Ik ben 25 jaar advocaat en durf te stellen dat dit systeem reeds gedurende al die jaren bestaat. Er is de Raad voor Rechtsbijstand, een onafhankelijke instantie, die beoordeelt of advocaten rechtsbijstand mogen verlenen. Dat doen advocaten in het algemeen heel behoorlijk en zij functioneren dan vaak als mediator, maatschappelijk werker én jurist om een goede oplossing te bewerkstelligen voor conflicten. De minister onderbouwt op geen enkele wijze hoe het nieuwe systeem, waarin rechtshulppakketten worden aanbesteed, dit goedkoper en effectiever zal gaan doen. Het idee van een aanbestedingsstelsel betekent in feite een privatisering van een publieke dienst en dus de vermarkting van een grondrecht.

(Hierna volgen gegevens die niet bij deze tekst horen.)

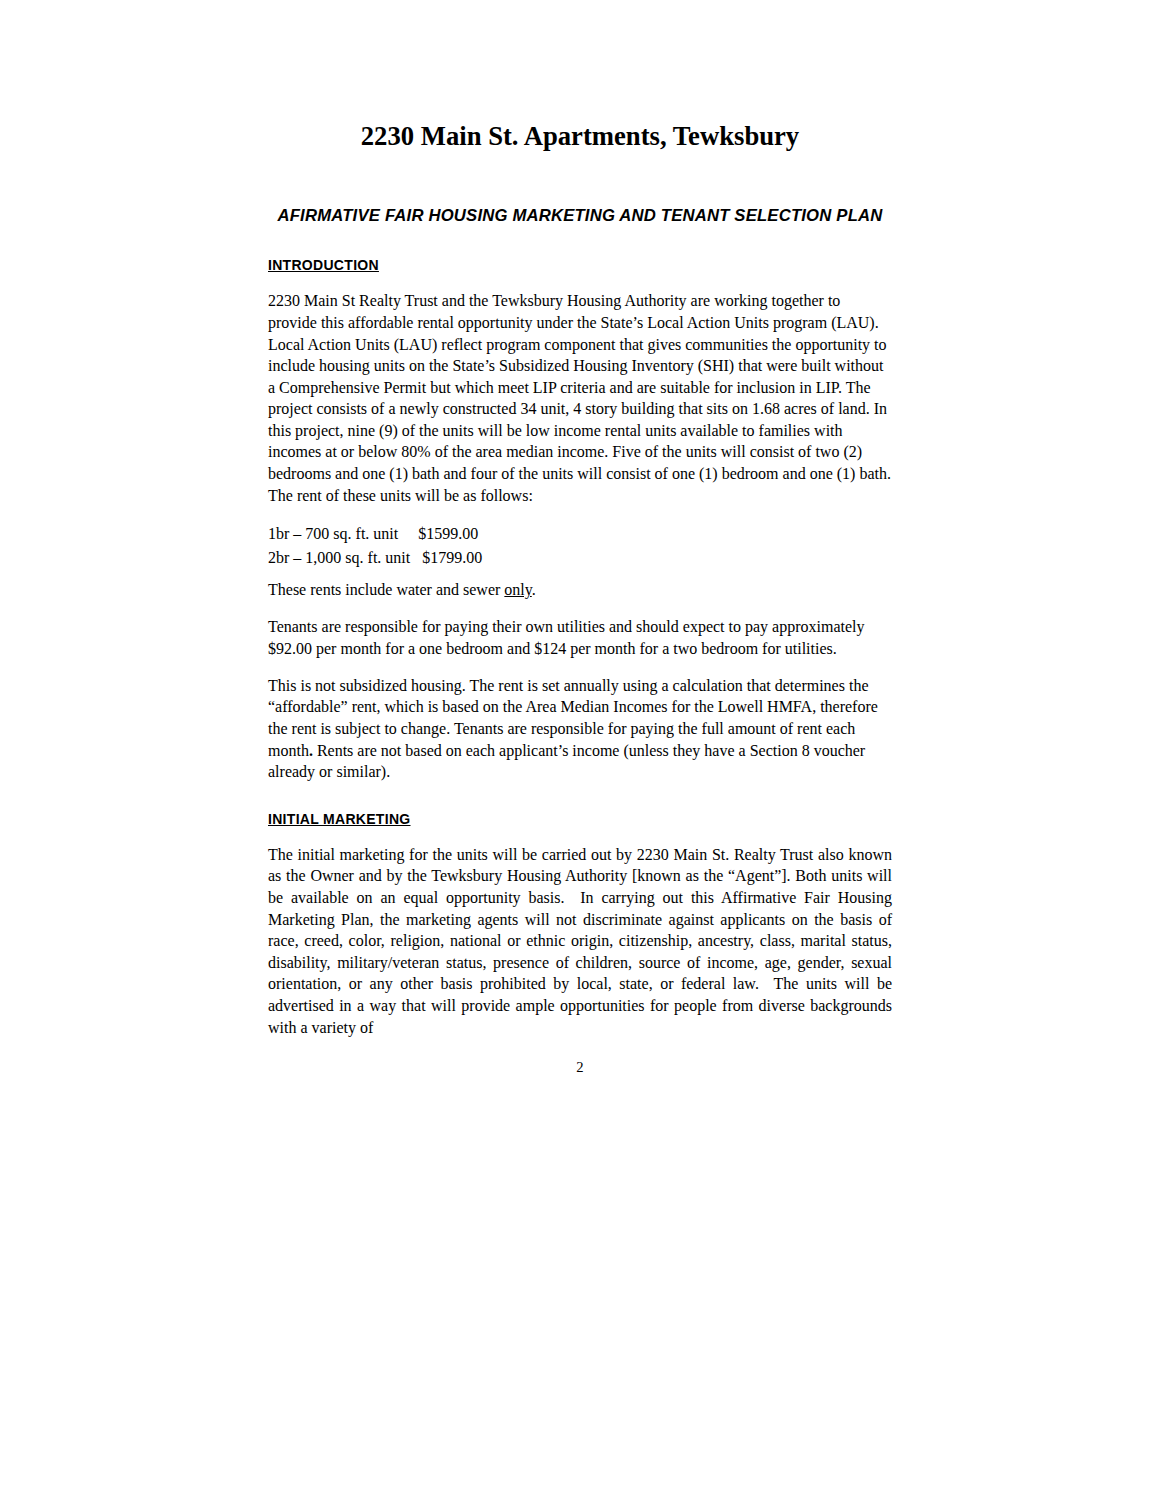2230 Main St. Apartments, Tewksbury
AFIRMATIVE FAIR HOUSING MARKETING AND TENANT SELECTION PLAN
Introduction
2230 Main St Realty Trust and the Tewksbury Housing Authority are working together to provide this affordable rental opportunity under the State’s Local Action Units program (LAU). Local Action Units (LAU) reflect program component that gives communities the opportunity to include housing units on the State’s Subsidized Housing Inventory (SHI) that were built without a Comprehensive Permit but which meet LIP criteria and are suitable for inclusion in LIP. The project consists of a newly constructed 34 unit, 4 story building that sits on 1.68 acres of land. In this project, nine (9) of the units will be low income rental units available to families with incomes at or below 80% of the area median income. Five of the units will consist of two (2) bedrooms and one (1) bath and four of the units will consist of one (1) bedroom and one (1) bath.
The rent of these units will be as follows:
1br – 700 sq. ft. unit $1599.00
2br – 1,000 sq. ft. unit $1799.00
These rents include water and sewer only.
Tenants are responsible for paying their own utilities and should expect to pay approximately $92.00 per month for a one bedroom and $124 per month for a two bedroom for utilities.
This is not subsidized housing. The rent is set annually using a calculation that determines the “affordable” rent, which is based on the Area Median Incomes for the Lowell HMFA, therefore the rent is subject to change. Tenants are responsible for paying the full amount of rent each month. Rents are not based on each applicant’s income (unless they have a Section 8 voucher already or similar).
Initial Marketing
The initial marketing for the units will be carried out by 2230 Main St. Realty Trust also known as the Owner and by the Tewksbury Housing Authority [known as the “Agent”]. Both units will be available on an equal opportunity basis. In carrying out this Affirmative Fair Housing Marketing Plan, the marketing agents will not discriminate against applicants on the basis of race, creed, color, religion, national or ethnic origin, citizenship, ancestry, class, marital status, disability, military/veteran status, presence of children, source of income, age, gender, sexual orientation, or any other basis prohibited by local, state, or federal law. The units will be advertised in a way that will provide ample opportunities for people from diverse backgrounds with a variety of
2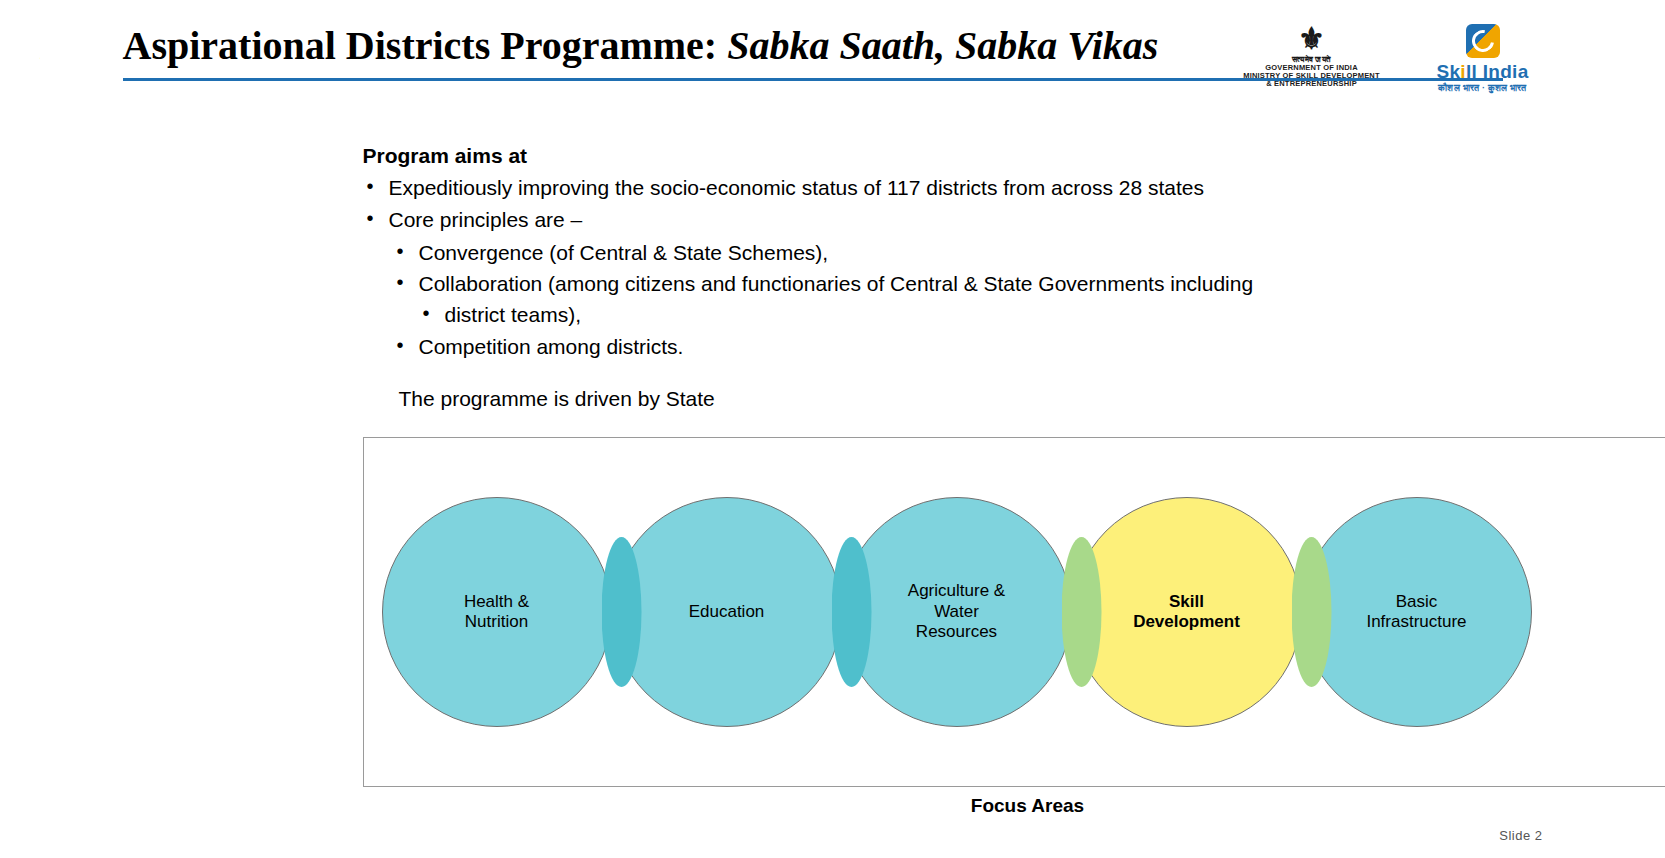⚜ सत्यमेव जयते GOVERNMENT OF INDIA MINISTRY OF SKILL DEVELOPMENT & ENTREPRENEURSHIP
Skill India
कौशल भारत · कुशल भारत
Aspirational Districts Programme: Sabka Saath, Sabka Vikas
Program aims at
Expeditiously improving the socio-economic status of 117 districts from across 28 states
Core principles are –
Convergence (of Central & State Schemes),
Collaboration (among citizens and functionaries of Central & State Governments including
district teams),
Competition among districts.
The programme is driven by State
Health &
Nutrition
Education
Agriculture &
Water
Resources
Skill
Development
Basic
Infrastructure
Focus Areas
Slide 2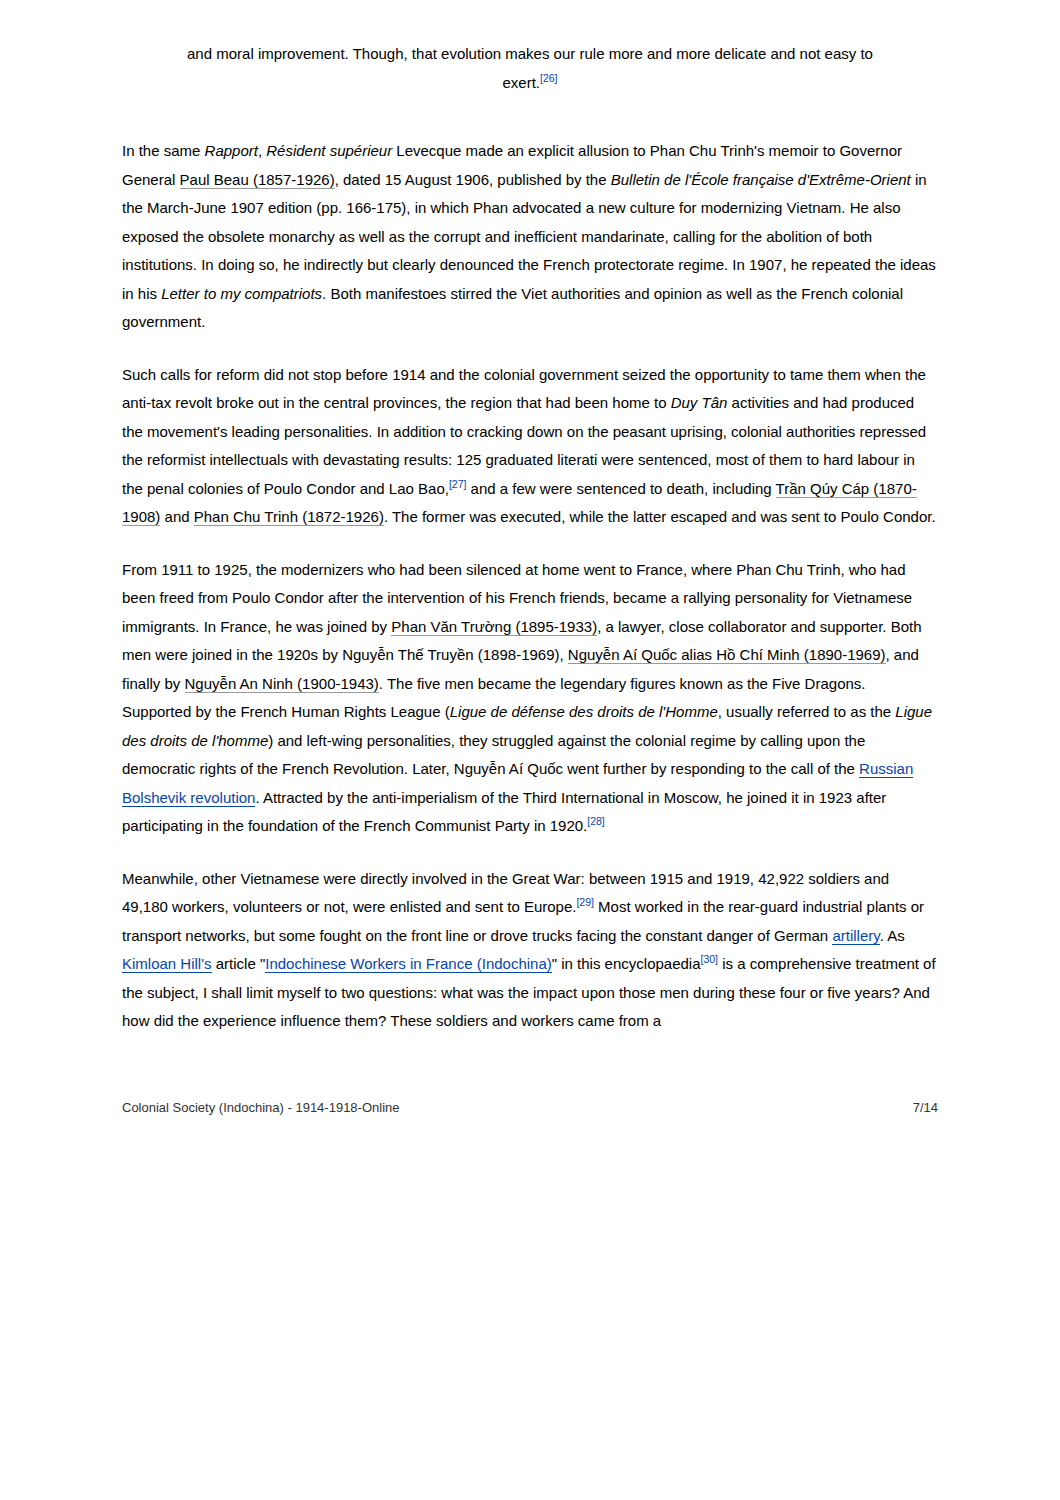and moral improvement. Though, that evolution makes our rule more and more delicate and not easy to exert.[26]
In the same Rapport, Résident supérieur Levecque made an explicit allusion to Phan Chu Trinh's memoir to Governor General Paul Beau (1857-1926), dated 15 August 1906, published by the Bulletin de l'École française d'Extrême-Orient in the March-June 1907 edition (pp. 166-175), in which Phan advocated a new culture for modernizing Vietnam. He also exposed the obsolete monarchy as well as the corrupt and inefficient mandarinate, calling for the abolition of both institutions. In doing so, he indirectly but clearly denounced the French protectorate regime. In 1907, he repeated the ideas in his Letter to my compatriots. Both manifestoes stirred the Viet authorities and opinion as well as the French colonial government.
Such calls for reform did not stop before 1914 and the colonial government seized the opportunity to tame them when the anti-tax revolt broke out in the central provinces, the region that had been home to Duy Tân activities and had produced the movement's leading personalities. In addition to cracking down on the peasant uprising, colonial authorities repressed the reformist intellectuals with devastating results: 125 graduated literati were sentenced, most of them to hard labour in the penal colonies of Poulo Condor and Lao Bao,[27] and a few were sentenced to death, including Trần Qúy Cáp (1870-1908) and Phan Chu Trinh (1872-1926). The former was executed, while the latter escaped and was sent to Poulo Condor.
From 1911 to 1925, the modernizers who had been silenced at home went to France, where Phan Chu Trinh, who had been freed from Poulo Condor after the intervention of his French friends, became a rallying personality for Vietnamese immigrants. In France, he was joined by Phan Văn Trường (1895-1933), a lawyer, close collaborator and supporter. Both men were joined in the 1920s by Nguyễn Thế Truyền (1898-1969), Nguyễn Aí Quốc alias Hồ Chí Minh (1890-1969), and finally by Nguyễn An Ninh (1900-1943). The five men became the legendary figures known as the Five Dragons. Supported by the French Human Rights League (Ligue de défense des droits de l'Homme, usually referred to as the Ligue des droits de l'homme) and left-wing personalities, they struggled against the colonial regime by calling upon the democratic rights of the French Revolution. Later, Nguyễn Aí Quốc went further by responding to the call of the Russian Bolshevik revolution. Attracted by the anti-imperialism of the Third International in Moscow, he joined it in 1923 after participating in the foundation of the French Communist Party in 1920.[28]
Meanwhile, other Vietnamese were directly involved in the Great War: between 1915 and 1919, 42,922 soldiers and 49,180 workers, volunteers or not, were enlisted and sent to Europe.[29] Most worked in the rear-guard industrial plants or transport networks, but some fought on the front line or drove trucks facing the constant danger of German artillery. As Kimloan Hill's article "Indochinese Workers in France (Indochina)" in this encyclopaedia[30] is a comprehensive treatment of the subject, I shall limit myself to two questions: what was the impact upon those men during these four or five years? And how did the experience influence them? These soldiers and workers came from a
Colonial Society (Indochina) - 1914-1918-Online 7/14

Rechters luiden de noodklok, hoofdofficieren van Justitie verlaten massaal het openbaar ministerie en met dit plan wordt de advocatuur verder gemarginaliseerd.


De titel Minister van Rechtsbescherming is verworden tot een vlag op een modderschuit, een zinkende modderschuit.


Laten we ervoor strijden dat het schip van de rechtsstaat niet daadwerkelijk tot zinken wordt gebracht!